Inclusione a scuola vuol dire ragionare in termini di fruizione in sicurezza degli ambienti, organizzando gli spazi in modo che siano privi di barriere fisico-architettoniche al loro godimento (corrimano, pedane, ascensori, servoscala, servizi igienici particolarmente ampi, segnalazioni visivo-tattili, protezioni all’urto etc. etc.) oppure le barriere sono anche altre, e sono dentro di noi?
Inclusione a scuola significa articolare le offerte formative, costruire percorsi didattici come abiti su misura per ciascuno, oppure è la “persona come persona” che devo vedere?
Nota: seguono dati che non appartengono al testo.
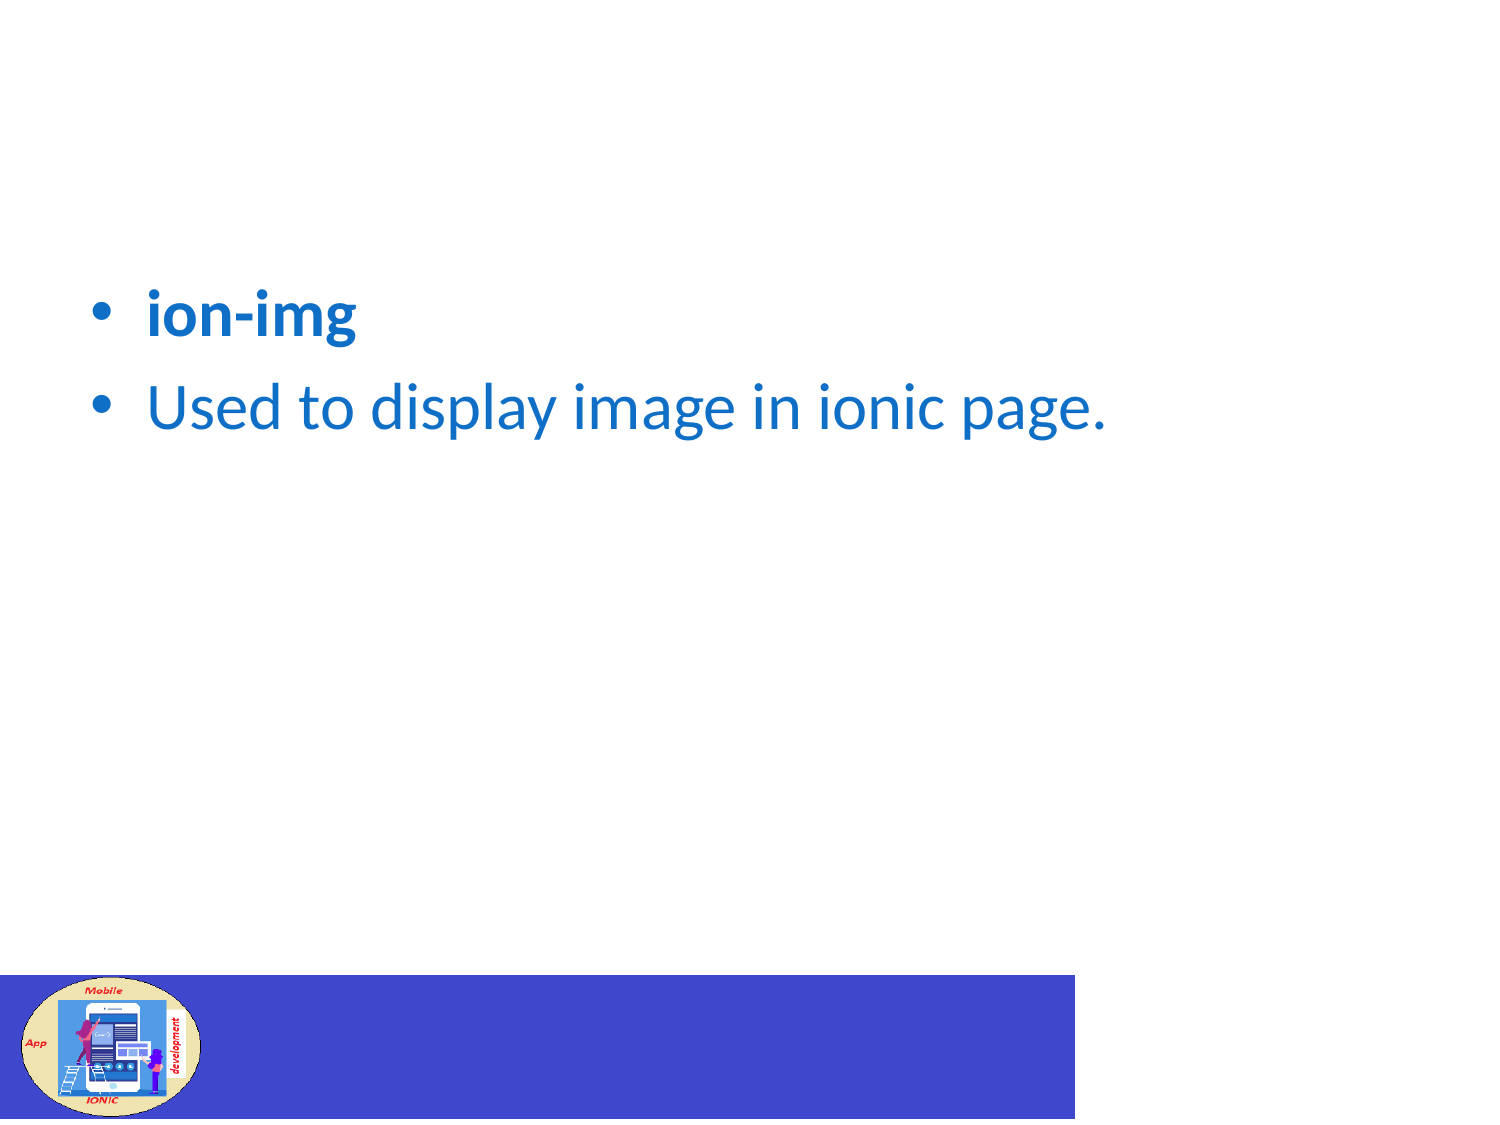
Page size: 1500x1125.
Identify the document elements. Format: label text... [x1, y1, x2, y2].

list ion-img Used to display image in ionic page. [75, 262, 1425, 838]
picture [0, 975, 1075, 1119]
Essere inclusivi a scuola significa sentirci ospitali nei confronti della disabilità, in tutte le sue forme ed articolazioni oppure, se possibile in senso ancora più ampio, significa entrare in relazione in modo costruttivo con il funzionamento dell’altro, anche se lì per lì non lo capisco, se lì per lì mi sembra difficile, per crescere insieme?
In questo “funzionamento” riusciamo a contemplare anche il disagio comportamentale, l’aggressività (se non a tratti la violenza, a parole come a gesti come ad azioni) che sempre più spesso viviamo nella scuola, come per la strada, come sui social?